SBRT is a promising salvage therapeutic option for postoperative thoracic oligo-recurrence/metastasis of non-small-cell lung cancer with acceptable toxicity. Low pre-SBRT neutrophil-to-lymphocyte ratio (NLR) and low Charlson comorbidity index (CCI) were associated with a better prognosis and longer survival and might be considered as reliable and independent prognostic factors in these patients treated with SBRT.

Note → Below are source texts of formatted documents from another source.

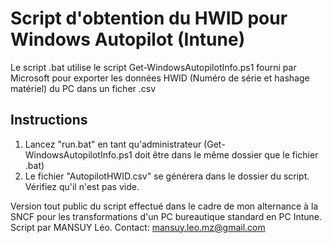 # Script d'obtention du HWID pour Windows Autopilot (Intune)

Le script .bat utilise le script Get-WindowsAutopilotInfo.ps1 fourni par Microsoft pour exporter les données HWID (Numéro de série et hashage matériel) du PC dans un ficher .csv

## Instructions

1. Lancez "run.bat" en tant qu'administrateur (Get-WindowsAutopilotInfo.ps1 doit être dans le même dossier que le fichier .bat)
2. Le fichier "AutopilotHWID.csv" se générera dans le dossier du script. Vérifiez qu'il n'est pas vide.
   
Version tout public du script effectué dans le cadre de mon alternance à la SNCF pour les transformations d'un PC bureautique standard en PC Intune.
Script par MANSUY Léo. Contact: mansuy.leo.mz@gmail.com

本研究旨在评估使用射波刀(CK)进行立体定向体部放疗(SBRT)对非小细胞肺癌(NLCLC)术后胸部寡复发/转移患者的疗效和安全性,并分析影响SBRT后总生存的预后因素。
回顾性分析44例接受SBRT治疗的NLCLC术后胸部寡复发/转移患者。胸部寡复发/转移定义为局限于肺叶、肺门/纵隔淋巴结、支气管残端或胸壁的1 - 3个局部区域。主要终点包括局部控制(LC)、总生存(OS)、无进展生存(PFS)和毒性。分别采用Kaplan - Meier法和Cox回归模型对影响这些患者的预后因素进行单因素和多因素分析。
挽救性SBRT后的中位随访时间为48.5个月。从挽救性SBRT日期开始计算,44例患者的中位OS为52.60(95%CI:29.59 - 75.60)个月。1年、3年和5年的OS率分别为97.7%、65.3%和47.7%。1年、3年和5年的LC率分别为97.7%、85.1%和80.1%。1年、3年和5年的PFS率分别为77.1%、28.8%和5.3%。多因素分析表明,SBRT前中性粒细胞与淋巴细胞比值(NLR)和Charlson合并症指数(CCI)是独立的预后因素(p < 0.05)。治疗相关的副作用耐受性良好。无患者发生3级或更高级别的肺部毒性。
SBRT是一种有前景的挽救性治疗选择,用于非小细胞肺癌术后胸部寡复发/转移,毒性可接受。SBRT前低中性粒细胞与淋巴细胞比值(NLR)和低Charlson合并症指数(CCI)与较好的预后和更长的生存期相关,可能被视为接受SBRT治疗的这些患者可靠的独立预后因素。